Masuk Ranah Tipidsus, Kejari Madiun Cek Kelengkapan Berkas Laporan Tunjangan Perumahan DPRD Rp11 Miliar

MADIUN || Radarjatim.co~ Kejaksaan Negeri (Kejari) Kabupaten Madiun mengambil langkah tegas dalam mengusut dugaan mega korupsi tunjangan perumahan DPRD periode 2021–2025. Laporan hukum dengan taksiran kerugian negara mencapai Rp11 miliar tersebut kini dilimpahkan ke Seksi Tindak Pidana Khusus (Tipidsus) untuk ditindaklanjuti.

Kepala Seksi Intelijen (Kasi Intel) Kejari Kabupaten Madiun, Dr. Mohamad Fikri Nuriana, S.H., M.H., menegaskan bahwa laporan yang dilayangkan oleh LBH Rumah Hukum Aspirasi Publik pada Kamis lalu tidak akan dibiarkan menjadi tumpukan berkas semata.

“Sesuai arahan pimpinan, penanganan pelaporan tersebut langsung masuk ke bidang Tipidsus yang mengantongi kewenangan penuh untuk menindaklanjuti. Kami saat ini sedang mengecek kembali seluruh kelengkapan berkas yang masuk untuk menyusun langkah pergerakan,” tegas Mohamad Fikri saat dikonfirmasi di ruang kerjanya, Rabu (19/8/2026).

Menyikapi angka kerugian negara fantastis senilai Rp11 miliar yang bersumber dari selisih anggaran sewa, Fikri menyatakan kejaksaan siap melakukan penelaahan substansi hukum terhadap penerapan aturan tersebut secara objektif. Apabila dalam proses penyelidikan ditemukan indikasi penyimpangan instrumen anggaran, Kejari akan melibatkan tim penilai independen (appraisal) untuk melakukan verifikasi dan audit kelaikan data di lapangan.

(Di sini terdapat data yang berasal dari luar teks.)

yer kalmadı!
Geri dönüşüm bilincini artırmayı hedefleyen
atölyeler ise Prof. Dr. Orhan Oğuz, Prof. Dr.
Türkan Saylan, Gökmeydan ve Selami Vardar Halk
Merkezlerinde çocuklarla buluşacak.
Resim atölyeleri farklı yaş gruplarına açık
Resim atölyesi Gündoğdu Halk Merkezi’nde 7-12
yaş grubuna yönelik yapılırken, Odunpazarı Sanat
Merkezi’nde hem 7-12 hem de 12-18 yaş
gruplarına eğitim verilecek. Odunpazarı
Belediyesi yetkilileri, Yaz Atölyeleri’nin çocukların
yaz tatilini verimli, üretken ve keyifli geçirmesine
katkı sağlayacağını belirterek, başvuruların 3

Baca Juga :  Gegara Cabuli Anak Tirinya, Pria 40 Tahun Ditangkap Satreskrim Polres Bondowoso

“Nantinya jika memang itu diperlukan, kami akan menerjunkan tim appraisal guna mengecek harga lapangan (sewa riil) dan membenturkannya dengan realisasi anggaran yang dikeluarkan. Kami juga akan membedah secara rinci apa saja komponen yang tercantum di dalam pos anggaran tersebut, apakah murni tunjangan fisik rumah atau ada komponen lain seperti air, listrik, telepon, dan sebagainya,” cetus Fikri.

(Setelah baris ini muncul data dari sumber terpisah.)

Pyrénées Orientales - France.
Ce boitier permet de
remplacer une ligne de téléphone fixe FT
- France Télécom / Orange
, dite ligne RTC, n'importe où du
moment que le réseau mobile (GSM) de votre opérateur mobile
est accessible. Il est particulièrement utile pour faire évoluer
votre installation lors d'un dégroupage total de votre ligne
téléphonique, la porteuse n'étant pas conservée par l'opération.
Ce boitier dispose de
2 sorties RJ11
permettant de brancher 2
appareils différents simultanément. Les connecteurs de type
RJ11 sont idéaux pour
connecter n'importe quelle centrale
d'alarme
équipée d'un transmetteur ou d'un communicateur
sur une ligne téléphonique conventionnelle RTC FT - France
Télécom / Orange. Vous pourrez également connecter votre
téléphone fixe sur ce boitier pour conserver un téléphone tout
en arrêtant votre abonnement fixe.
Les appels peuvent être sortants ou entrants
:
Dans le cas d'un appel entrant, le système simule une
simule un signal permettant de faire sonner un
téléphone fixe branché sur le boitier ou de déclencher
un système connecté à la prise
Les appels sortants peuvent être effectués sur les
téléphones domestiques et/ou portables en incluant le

Di sisi lain, Kasi Intel juga mengirimkan sinyal peringatan keras kepada pihak-pihak yang mencoba memengaruhi jalannya perkara ini. Kejaksaan menjamin penanganan kasus uang rakyat ini akan berjalan tegak lurus, transparan, dan steril dari segala bentuk intervensi politik maupun kekuasaan daerah.

Baca Juga :  Tim Densus 88 Mabes Polri Lanjutkan Penyisiran Pasca Penangkapan Terduga Teroris

“Guna menjamin keterbukaan serta membentengi penanganan kasus ini dari intervensi pihak manapun, kami berkomitmen untuk membuka akses informasi seluas-luasnya. Setiap langkah hukum dan perkembangan hasil penyelidikan akan selalu kami sampaikan secara terbuka kepada publik,” pungkasnya.